"Cityzens" run for clean air and healthier public spaces

With the international climate change conference, COP27, concluding last week in Sharm el-Sheikh, Egypt, the world's attention was once again brought to the ongoing global impact of climate change and the need to drastically reduce vehicle emissions, coal-fuelled power plants and fumes from chemical production.


Air pollutants not only fuel climate change, but also damage our health.
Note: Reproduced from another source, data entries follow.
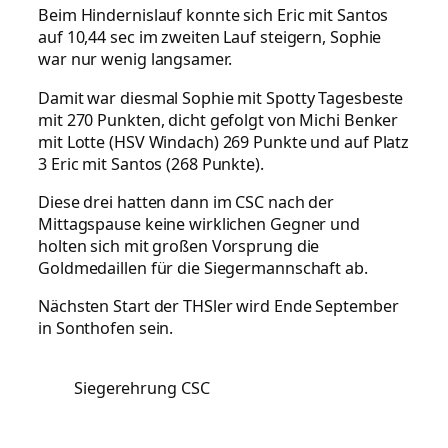
Beim Hindernislauf konnte sich Eric mit Santos
auf 10,44 sec im zweiten Lauf steigern, Sophie
war nur wenig langsamer.
Damit war diesmal Sophie mit Spotty Tagesbeste
mit 270 Punkten, dicht gefolgt von Michi Benker
mit Lotte (HSV Windach) 269 Punkte und auf Platz
3 Eric mit Santos (268 Punkte).
Diese drei hatten dann im CSC nach der
Mittagspause keine wirklichen Gegner und
holten sich mit großen Vorsprung die
Goldmedaillen für die Siegermannschaft ab.
Nächsten Start der THSler wird Ende September
in Sonthofen sein.
Siegerehrung CSC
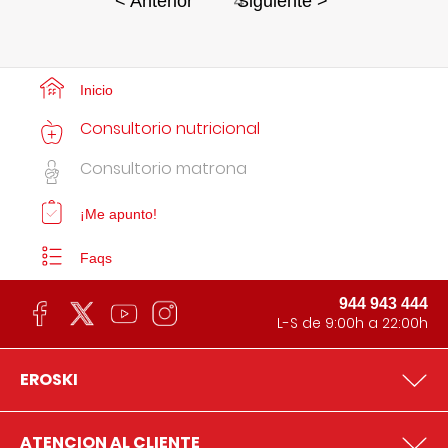
4
< Anterior
Siguiente >
Inicio
Consultorio nutricional
Consultorio matrona
¡Me apunto!
Faqs
944 943 444
L-S de 9:00h a 22:00h
EROSKI
ATENCION AL CLIENTE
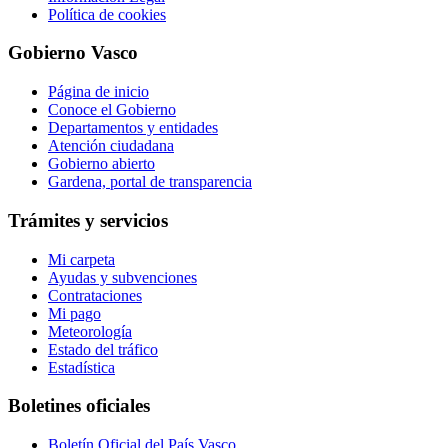
Política de cookies
Gobierno Vasco
Página de inicio
Conoce el Gobierno
Departamentos y entidades
Atención ciudadana
Gobierno abierto
Gardena, portal de transparencia
Trámites y servicios
Mi carpeta
Ayudas y subvenciones
Contrataciones
Mi pago
Meteorología
Estado del tráfico
Estadística
Boletines oficiales
Boletín Oficial del País Vasco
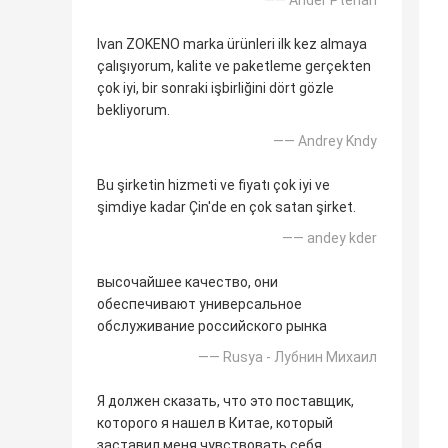
—— Ander Pterlan
Ivan ZOKENO marka ürünleri ilk kez almaya
çalışıyorum, kalite ve paketleme gerçekten
çok iyi, bir sonraki işbirliğini dört gözle
bekliyorum.
—— Andrey Kndy
Bu şirketin hizmeti ve fiyatı çok iyi ve
şimdiye kadar Çin'de en çok satan şirket.
—— andey kder
высочайшее качество, они
обеспечивают универсальное
обслуживание российского рынка
—— Rusya - Лубнин Михаил
Я должен сказать, что это поставщик,
которого я нашел в Китае, который
заставил меня чувствовать себя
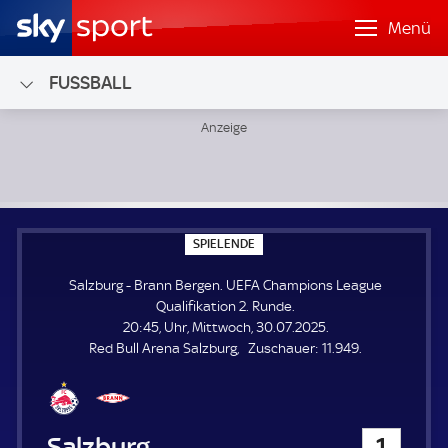
Menü
FUSSBALL
Salzburg - Brann Bergen; UEFA Champions League Qualifik
S
SPIELENDE
P
I
Salzburg - Brann Bergen. UEFA Champions League
E
L
Qualifikation 2. Runde.
E
20:45, Uhr, Mittwoch, 30.07.2025.
N
D
Z
Red Bull Arena Salzburg
Zuschauer:
11.949.
E
u
s
c
h
Salzburg
1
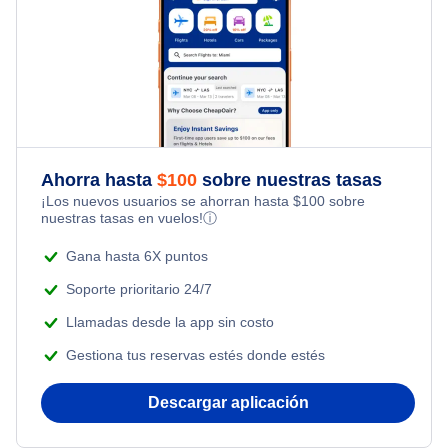
Flights from Toronto to Shanghai
Hotels Under $100
Hong Kong Paquetes de vacaciones
Flights Under $99
Family Vacations
Flights from Nueva York to Singapur
Last Minute Hotels
Flights Under $199
Kid Friendly Vacations
Flights from Nueva York to Tel Aviv
Honeymoon Vacations
Flights from Nueva York to Estanbul
Ahorra hasta
$
100
sobre nuestras tasas
¡Los nuevos usuarios se ahorran hasta
$
100
sobre
Romantic Vacations
nuestras tasas en vuelos!
ⓘ
Flights from Nueva York to Atenas
Adventure Vacations
Gana hasta 6X puntos
Flights from Nueva York to Mumbai
Soporte prioritario 24/7
Beach Vacations
Llamadas desde la app sin costo
Flights from Shanghai to Nueva York
Gestiona tus reservas estés donde estés
Flights from Delhi to Nueva York
Descargar aplicación
Flights from Chicago to Delhi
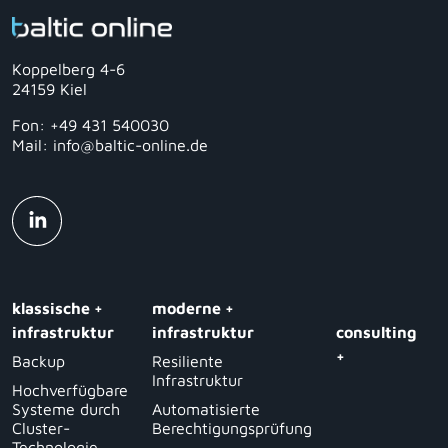
Koppelberg 4-6
24159 Kiel
Fon: +49 431 540030
Mail: info@baltic-online.de
klassische +
moderne +
infrastruktur
infrastruktur
consulting
+
Backup
Resiliente
Infrastruktur
Hochverfügbare
Systeme durch
Automatisierte
Cluster-
Berechtigungsprüfung
Technologie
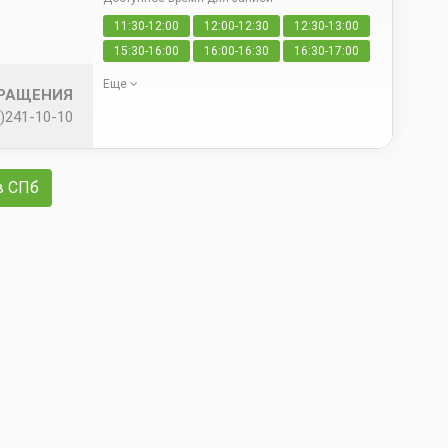
Да
11:30-12:00
12:00-12:30
12:30-13:00
свои
15:30-16:00
16:00-16:30
16:30-17:00
Еще
БРАЩЕНИЯ
)241-10-10
в СПб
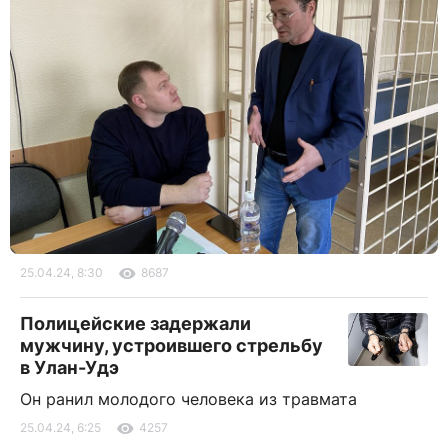
25.04.24, 8:30
8687
Полицейские задержали
мужчину, устроившего стрельбу
в Улан-Удэ
Он ранил молодого человека из травмата
25.04.24, 6:25
4257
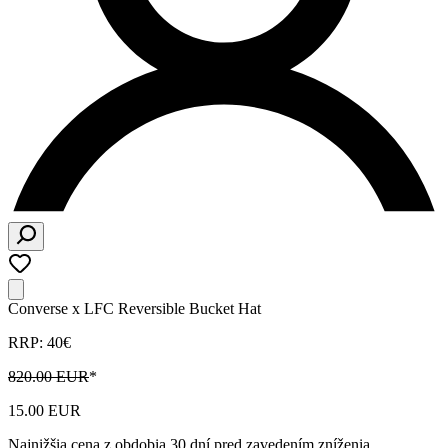
Converse x LFC Reversible Bucket Hat
RRP: 40€
820.00 EUR
*
15.00 EUR
Najnižšia cena z obdobia 30 dní pred zavedením zníženia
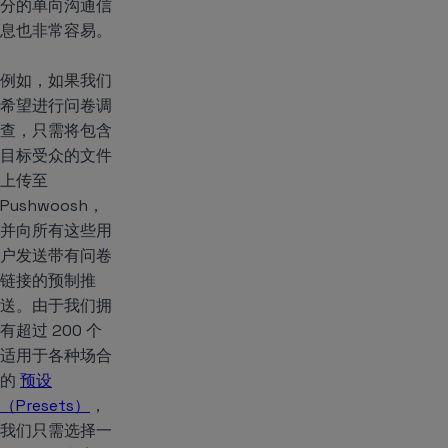
分的单向沟通信
息也非常容易。
例如，如果我们
希望进行问卷调
查，只需将包含
目标受众的文件
上传至
Pushwoosh，
并向所有这些用
户发送带有问卷
链接的预制推
送。由于我们拥
有超过 200 个
适用于各种场合
的
预设
（Presets）
，
我们只需选择一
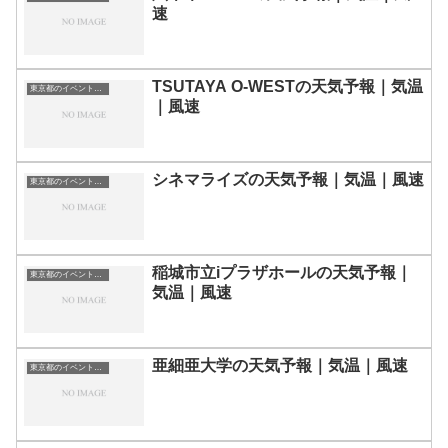
速
TSUTAYA O-WESTの天気予報｜気温
東京都のイベント会場一覧
｜風速
シネマライズの天気予報｜気温｜風速
東京都のイベント会場一覧
稲城市立iプラザホールの天気予報｜
東京都のイベント会場一覧
気温｜風速
亜細亜大学の天気予報｜気温｜風速
東京都のイベント会場一覧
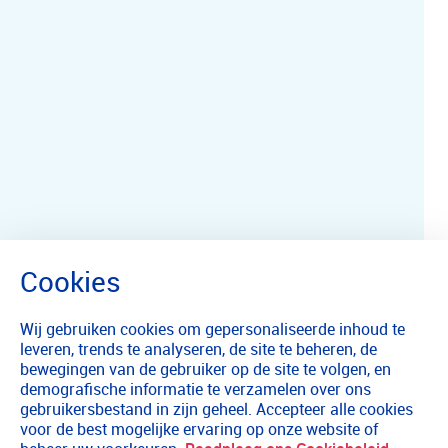
Wij gebruiken cookies om gepersonaliseerde inhoud te
leveren, trends te analyseren, de site te beheren, de
bewegingen van de gebruiker op de site te volgen, en
demografische informatie te verzamelen over ons
gebruikersbestand in zijn geheel. Accepteer alle cookies
voor de best mogelijke ervaring op onze website of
Ongoing exposure to harmful toxins in the air increases the risk of heart attacks, lung cancer, stunted development in children and asthma, among other problems.


People need to become aware of the quality of air they breathe and act at individual and collective level to improve their environment. 


It is crucial for citizens and communities to become involved, reducing their own footprint through personal choices linked to energy and consumption, and advocating for business and government to make changes for the benefit of all.


As the Department of Science and Innovation (DSI), we look forward to hosting the World Science Forum (WSF) in December.  The theme for 2022, "Science for Social Justice", means that climate change will feature prominently.


Leading up to the WSF, there will be a five to 10 km fun run under the Cityzens 4 Clean Air campaign, starting at Sea Point, Mouille Point Lighthouse (Green Point) and Mandela Park in Khayelitsha.  


Participants will be equipped with wearable sensors to test the air quality on their route.  An app is used to capture geocoded data on built-up areas and possible sources of polluted air encountered.


The runners in Cape Town will be supported by runners in Accra, Ghana, and Lagos, Nigeria. 


Cityzens 4 Clean Air is part of the UrbanBetter Cityzens initiative, a collaborative learning and advocacy platform that mobilises citizens for healthy, sustainable, urban environments.


The campaign brings together young scientists, known as run leaders, who gather data on air quality in rapidly urbanising African cities, where measurement is often inadequate.  Routes are chosen to cover diverse socio-economic areas.


The intention is to raise awareness of the importance of clean air and the need to improve the measurement of urban air quality, as well as encourage young people to play a role in developing interventions that shape the urban environment for health and climate resilience.


The first Cityzens 4 Clean Air runs took place along the same routes in July, August and September 2022, and the second runs in late October/early November.  The results of the October/November runs were used for a social media campaign to highlight the effects of air pollution on health and climate change in the run-up to COP27, and featured on the Youth and Health-themed days.


On completion of the third runs in December, the data collected will be analysed, and the findings will be shared at the closing session of the WSF on 9 December.


Mabatho Ndwandwa and Modikoe Patjane, the DSI coordinators of the Cityzens 4 Clean Air run in South Africa, said the campaign taps into the potential of young people to contribute to the achievement of several of the UN Sustainable Development Goals.


"We need clean air," said Ms Ndwandwa, "We need to eradicate pollution to combat climate change and to make cities and human settlements inclusive, safe and sustainable."


The campaign highlights the importance and viability of participatory, science-informed decision-making for healthy, climate-resilient cities.  The use of science and technology tools by citizen scientists and young people in Africa and across the world allows the collection of scientific data that can inform decision-making.